## TASK REQUIREMENTS:
A. Answer these questions from the passage on Aldeia Campista, one per line:
(i) What textile factory was established in Aldeia Campista in 1885?
(ii) What is the name of the street carnival?
(iii) Which Rio Metro stations are close to the former Aldeia Campista?
B. Copy the passage on Aldeia Campista from "Common traditions found" to "is highly advisable.".

## DOCUMENT PASSAGE:
= Aldeia Campista =

Brazilian neighborhood

Aldeia Campista (/pt/, "Camper Village") was a neighborhood in Rio de Janeiro, Brazil, close to contemporary Vila Isabel, Tijuca, Maracanã and Andaraí.

Located in the flat plain of the Grande Tijuca area of southernmost Zona Norte carioca neighbourhoods, once swampy, it was drained. Today most of the ancient Aldeia Campista was merged with Vila Isabel, in the area of it which is most close to Maracanã stadium, Tijuca and Andaraí. It is more close to the favelas of Mangueira and Morro dos Macacos than Tijuca National Park. A few schools, hospitals, small businesses and meet points for the Rio de Janeiro's youth are present there, close to a major shopping center in Tijuca and the Maracanã Stadium. Also close to the ancient Aldeia Campista is also Universidade Estadual do Rio de Janeiro (Rio de Janeiro's state University, most known by its acronym in Portuguese, UERJ), Vila Isabel Campus. Its standards of living are higher than the average of North Zone, nevertheless it is not an affluent area in the city or even popular outside Grande Tijuca.

In 1885, the Companhia de Fiação e Tecidos Confiança Industrial, a textile factory, was established in Aldeia Campista, between Vila Isabel and Andaraí. This factory played a significant role in the local economy and contributed to the area's development.

Common traditions found throughout Rio de Janeiro such as commemorating soccer victories and the carnival in the streets known as bloco de rua are also practised there. The region, as the whole middle class areas of Grande Tijuca, is mildly LGBT-friendly, although not representative when compared to Zona Sul, Zona Central and some areas of Niterói city (the closest to Grande Tijuca, Zona Central and Zona Sul in Rio de Janeiro metropolitan area) and Barra da Tijuca, but way more tolerant than other mostly residential neighbourhoods in Zona Norte, where discretion is highly advisable.

Rio's Metro stations close to what in the past was Aldeia Campista are Maracanã, São Francisco Xavier and Saens Peña (the latter two in Tijuca neighbourhood).

## SOURCE INFORMATION:
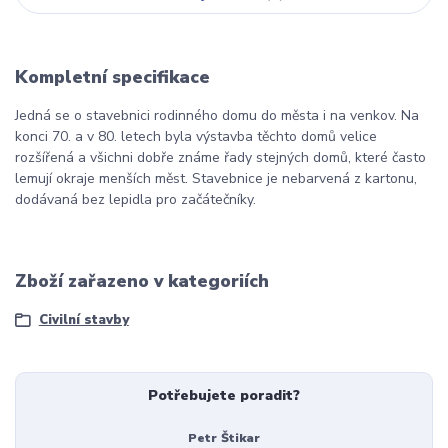
Kompletní specifikace
Jedná se o stavebnici rodinného domu do města i na venkov. Na
konci 70. a v 80. letech byla výstavba těchto domů velice
rozšířená a všichni dobře známe řady stejných domů, které často
lemují okraje menších měst. Stavebnice je nebarvená z kartonu,
dodávaná bez lepidla pro začátečníky.
Zboží zařazeno v kategoriích
Civilní stavby
Potřebujete poradit?
Petr Štikar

## TASK RESULTS:
A.
(i) The Companhia de Fiação e Tecidos Confiança Industrial
(ii) Bloco de rua
(iii) Maracanã, São Francisco Xavier and Saens Peña

B.
Common traditions found throughout Rio de Janeiro such as commemorating soccer victories and the carnival in the streets known as bloco de rua are also practised there. The region, as the whole middle class areas of Grande Tijuca, is mildly LGBT-friendly, although not representative when compared to Zona Sul, Zona Central and some areas of Niterói city (the closest to Grande Tijuca, Zona Central and Zona Sul in Rio de Janeiro metropolitan area) and Barra da Tijuca, but way more tolerant than other mostly residential neighbourhoods in Zona Norte, where discretion is highly advisable.